Your objective ->
In the entries below, count every line containing "velikost". Return the number and nothing else.

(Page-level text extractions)
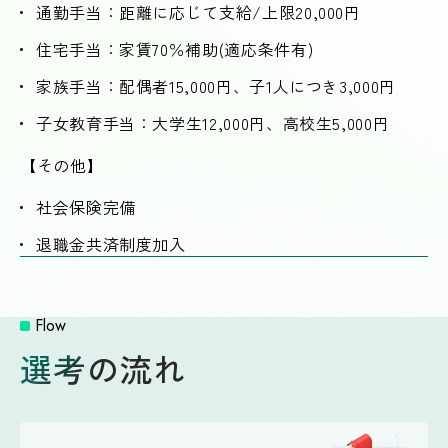
通勤手当：距離に応じて支給/上限20,000円
住宅手当：家賃70％補助(適応条件有)
家族手当：配偶者15,000円、子1人につき3,000円
子女教育手当：大学生12,000円、高校生5,000円
【その他】
社会保険完備
退職金共済制度加入
Flow
選考の流れ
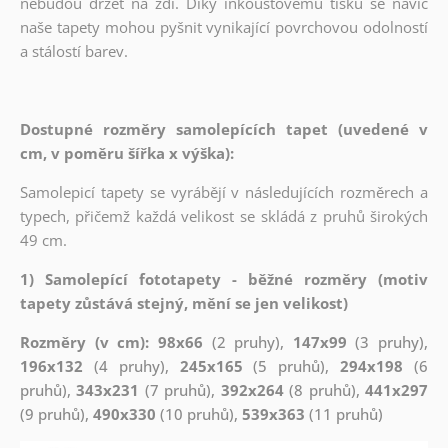
nebudou držet na zdi. Díky inkoustovému tisku se navíc
naše tapety mohou pyšnit vynikající povrchovou odolností
a stálostí barev.
Dostupné rozměry samolepících tapet (uvedené v
cm, v poměru šířka x výška):
Samolepicí tapety se vyrábějí v následujících rozměrech a
typech, přičemž každá velikost se skládá z pruhů širokých
49 cm.
1) Samolepící fototapety - běžné rozměry (motiv
tapety zůstává stejný, mění se jen velikost)
Rozměry (v cm): 98x66
(2 pruhy),
147x99
(3 pruhy),
196x132
(4 pruhy),
245x165
(5 pruhů),
294x198
(6
pruhů),
343x231
(7 pruhů),
392x264
(8 pruhů),
441x297
(9 pruhů),
490x330
(10 pruhů),
539x363
(11 pruhů)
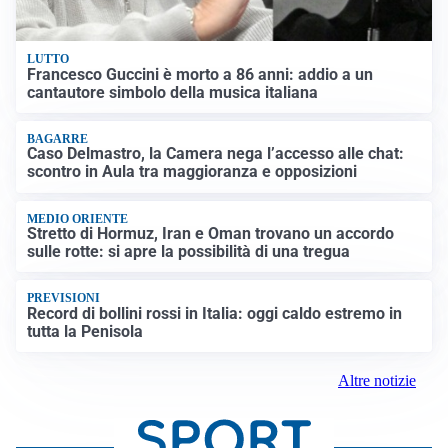
LUTTO
Francesco Guccini è morto a 86 anni: addio a un
cantautore simbolo della musica italiana
BAGARRE
Caso Delmastro, la Camera nega l’accesso alle chat:
scontro in Aula tra maggioranza e opposizioni
MEDIO ORIENTE
Stretto di Hormuz, Iran e Oman trovano un accordo
sulle rotte: si apre la possibilità di una tregua
PREVISIONI
Record di bollini rossi in Italia: oggi caldo estremo in
tutta la Penisola
Altre notizie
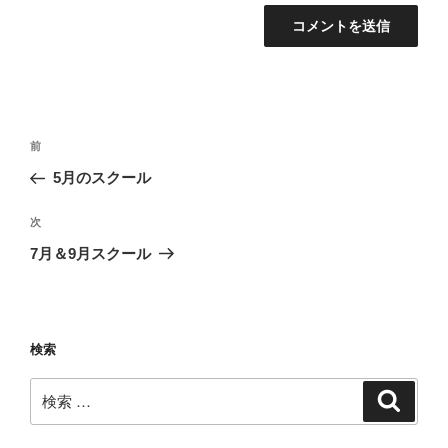
投
過
前
稿
去
5月のスクール
ナ
の
ビ
投
次
次
稿
ゲ
の
7月＆9月スクール
投
ー
稿
シ
ョ
検索
ン
検
検
索
索:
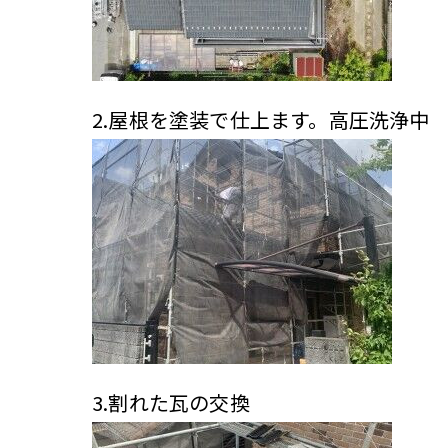
2.屋根を塗装で仕上ます。高圧洗浄中
3.割れた瓦の交換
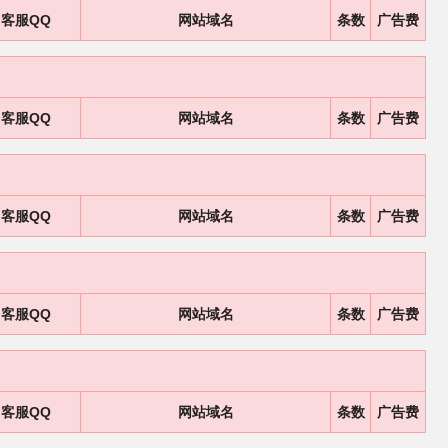
客服QQ
网站域名
条数
广告费
客服QQ
网站域名
条数
广告费
客服QQ
网站域名
条数
广告费
客服QQ
网站域名
条数
广告费
客服QQ
网站域名
条数
广告费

Answer space ->
2